6.10 Chapter 6 Major Takeaways

The two common ways we’ll think about probability is empirical probability (imagining repeated a random process over and over again; the probability of an event is the relative frequency of that event happening) and theoretical probability (based on axioms and mathematical theory).
Theoretical probability is based on a few axioms (rules) that should always be true.
- Rule 1: \(0\leq P(A)\leq 1\) (probability has to be between 0 and 1)
- Rule 2: \(P(S) = 1\) (one of the possible outcomes has to happen)
- Rule 3: \(P(\text{not }A) = 1 - P(A)\) (if we know the chance of something happening, we also know the chance that it doesn’t happen)
- Rule 4: \(P(A\text{ or }B) = P(A) + P(B) - P(A\text{ and } B)\) in general
- Rule 5: \(P(A\text{ and }B) = P(A \mid B)P(B) = P(B \mid A)P(A)\) in general
A random variable (\(X\)) is a variable whose value is random.
- We can write out the probability model for a random variable by listing the possible values and the associated probabilities.
- The expected value of a random variable \(X\) is the long-run average, calculated as the sum of the values, weighted by their chances.
- The variance of a random variable \(X\) is the variability in the long-run, calculated as the long-run average of the squared deviation from the expected value.
A set of Bernoulli Trials include a sequence of random variables \(X_1,....,X_n\) where the random variables \(X_j\)
- have only two outcomes (success = 1, failure = 0)
- are independent of each other (value of one doesn’t impact the chances for the next)
- have constant chance of success, \(p\)
The sum of those random variables, \(X = \sum_{j=1}^n X_j\), is a Binomial Random Variable, which reflects the count of successes
- The probability of \(X = x\) counts is \(P(X = x) = \frac{n!}{x!(n-x)!} p^x(1-p)^{n-x}\)
- Expected Value of Count of Successes: \(E(X) = np\)
- Variance of Count of Successes: \(Var(X) = np(1-p)\)
- Expected Value of Proportion of Successes: \(E(X/n) = p\)
- Variance of Proportion of Successes: \(Var(X) = p(1-p)/n\)
- As \(n\) increases, the variance of the proportion decreases!
- As \(n\) increases, the Binomial probabilities resemble a Normal curve!
If a random variable \(X\) can take any value on a number line (e.g. 1.01, 2.33333,…) and that variable has a symmetric, unimodal distribution, then we might say that it is a Normal Random Variable.
- With \(X\) following a standard normal distribution (mean = \(\mu\) = 0, standard deviation = \(\sigma\) = 1), we know that \(P(-1\leq X \leq 1) = 0.68\), \(P(-2\leq X \leq 2) = 0.95\), and \(P(-3\leq X \leq 3) = 0.997\).
- If \(X\) follows a normal model with \(\mu\) and \(\sigma\), then \(\frac{X-\mu}{\sigma}\) follows a standard normal distribution.
A sampling distribution of a statistic tells us exactly how that statistic would vary across all possible samples of a given size.
- The central limit theorem tells us that the sampling distribution of a sample mean, \(\bar{X} = \frac{1}{n}\sum_{i=1}^n X_i\), is approximately Normal with mean = population mean, \(\mu\), and standard deviation = population standard deviation divided by the square root of the sample size, \(\sigma/\sqrt{n}\)
When the sample size is small \(n<30\), we need to consider William Gosset’s work because \(\frac{\bar{X} - \mu}{s/\sqrt{n}}\) is not quite Normally distributed!

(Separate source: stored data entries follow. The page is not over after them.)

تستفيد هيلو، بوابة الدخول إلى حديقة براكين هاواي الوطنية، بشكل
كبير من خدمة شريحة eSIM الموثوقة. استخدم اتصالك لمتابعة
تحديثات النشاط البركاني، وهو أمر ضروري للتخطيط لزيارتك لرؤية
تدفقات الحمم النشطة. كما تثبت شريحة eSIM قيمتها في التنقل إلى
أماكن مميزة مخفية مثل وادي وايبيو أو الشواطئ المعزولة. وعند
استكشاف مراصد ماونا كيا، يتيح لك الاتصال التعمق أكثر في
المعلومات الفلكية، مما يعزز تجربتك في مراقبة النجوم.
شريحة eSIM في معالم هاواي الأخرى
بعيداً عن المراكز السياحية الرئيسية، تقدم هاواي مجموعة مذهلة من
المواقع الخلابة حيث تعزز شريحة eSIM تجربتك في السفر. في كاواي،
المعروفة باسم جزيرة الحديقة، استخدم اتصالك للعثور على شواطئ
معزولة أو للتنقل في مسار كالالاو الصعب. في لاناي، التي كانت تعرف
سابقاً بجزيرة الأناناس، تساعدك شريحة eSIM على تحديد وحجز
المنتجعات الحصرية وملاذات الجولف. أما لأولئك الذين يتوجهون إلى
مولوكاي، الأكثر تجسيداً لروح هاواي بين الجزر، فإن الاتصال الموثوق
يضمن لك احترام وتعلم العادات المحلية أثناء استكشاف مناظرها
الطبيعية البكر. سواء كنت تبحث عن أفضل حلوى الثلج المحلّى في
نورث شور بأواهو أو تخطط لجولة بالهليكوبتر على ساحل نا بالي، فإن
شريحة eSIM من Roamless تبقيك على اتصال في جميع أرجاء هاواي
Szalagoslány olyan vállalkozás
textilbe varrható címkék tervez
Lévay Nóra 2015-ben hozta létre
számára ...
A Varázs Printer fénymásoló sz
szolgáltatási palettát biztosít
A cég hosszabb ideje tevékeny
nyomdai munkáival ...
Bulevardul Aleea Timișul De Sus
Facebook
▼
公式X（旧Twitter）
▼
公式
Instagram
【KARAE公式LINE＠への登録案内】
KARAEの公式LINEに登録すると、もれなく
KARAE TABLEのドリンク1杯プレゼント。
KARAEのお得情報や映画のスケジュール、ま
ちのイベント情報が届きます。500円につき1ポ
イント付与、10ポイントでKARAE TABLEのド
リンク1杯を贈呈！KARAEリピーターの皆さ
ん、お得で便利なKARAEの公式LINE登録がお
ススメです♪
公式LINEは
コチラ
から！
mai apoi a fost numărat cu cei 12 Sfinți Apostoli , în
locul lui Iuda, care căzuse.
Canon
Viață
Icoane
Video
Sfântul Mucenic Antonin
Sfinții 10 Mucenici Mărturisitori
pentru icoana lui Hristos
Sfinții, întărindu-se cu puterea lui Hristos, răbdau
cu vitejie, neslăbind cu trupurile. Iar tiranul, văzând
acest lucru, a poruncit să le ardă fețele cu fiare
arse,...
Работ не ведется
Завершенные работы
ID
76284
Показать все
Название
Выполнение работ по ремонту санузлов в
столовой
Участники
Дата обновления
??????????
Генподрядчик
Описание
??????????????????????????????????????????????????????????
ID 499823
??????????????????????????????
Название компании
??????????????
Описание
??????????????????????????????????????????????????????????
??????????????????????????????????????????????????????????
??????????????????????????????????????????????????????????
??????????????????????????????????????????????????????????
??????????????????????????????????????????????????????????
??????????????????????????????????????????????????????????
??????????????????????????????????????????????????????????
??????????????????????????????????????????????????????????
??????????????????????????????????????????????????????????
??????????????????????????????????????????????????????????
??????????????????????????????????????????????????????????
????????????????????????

Now, how does all of this apply to models and regression coefficients? Since the estimates for linear models are very similar to means, the sampling distribution of a sample regression coefficient is approximately Normal with mean = population regression coefficient, \(\beta_j\), and standard deviation, \(SD(\hat{\beta_j})\).

When the sample size is small \(n<30\), we need to consider William Gosset’s work because \(\frac{\hat{\beta_j} - \beta_j}{SE(\hat{\beta_j})}\) is not quite Normally distributed!